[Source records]

>>>>

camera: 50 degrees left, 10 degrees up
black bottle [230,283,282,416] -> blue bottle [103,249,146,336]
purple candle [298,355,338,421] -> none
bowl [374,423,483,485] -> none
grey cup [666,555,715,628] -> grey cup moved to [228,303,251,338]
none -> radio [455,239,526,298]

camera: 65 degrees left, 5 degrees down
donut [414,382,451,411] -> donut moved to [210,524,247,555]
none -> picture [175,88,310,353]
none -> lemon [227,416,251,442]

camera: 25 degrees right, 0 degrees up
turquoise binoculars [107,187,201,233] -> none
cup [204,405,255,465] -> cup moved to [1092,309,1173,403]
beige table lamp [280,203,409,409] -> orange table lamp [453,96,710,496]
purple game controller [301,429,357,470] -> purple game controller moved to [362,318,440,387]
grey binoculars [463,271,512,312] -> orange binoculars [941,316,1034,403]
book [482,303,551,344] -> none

<<<<

When you reach the end of the records, set them all down again exactly.

camera: 50 degrees left, 10 degrees up
black bottle [230,283,282,416] -> blue bottle [103,249,146,336]
purple candle [298,355,338,421] -> none
bowl [374,423,483,485] -> none
grey cup [666,555,715,628] -> grey cup moved to [228,303,251,338]
none -> radio [455,239,526,298]

camera: 65 degrees left, 5 degrees down
donut [414,382,451,411] -> donut moved to [210,524,247,555]
none -> picture [175,88,310,353]
none -> lemon [227,416,251,442]

camera: 25 degrees right, 0 degrees up
turquoise binoculars [107,187,201,233] -> none
cup [204,405,255,465] -> cup moved to [1092,309,1173,403]
beige table lamp [280,203,409,409] -> orange table lamp [453,96,710,496]
purple game controller [301,429,357,470] -> purple game controller moved to [362,318,440,387]
grey binoculars [463,271,512,312] -> orange binoculars [941,316,1034,403]
book [482,303,551,344] -> none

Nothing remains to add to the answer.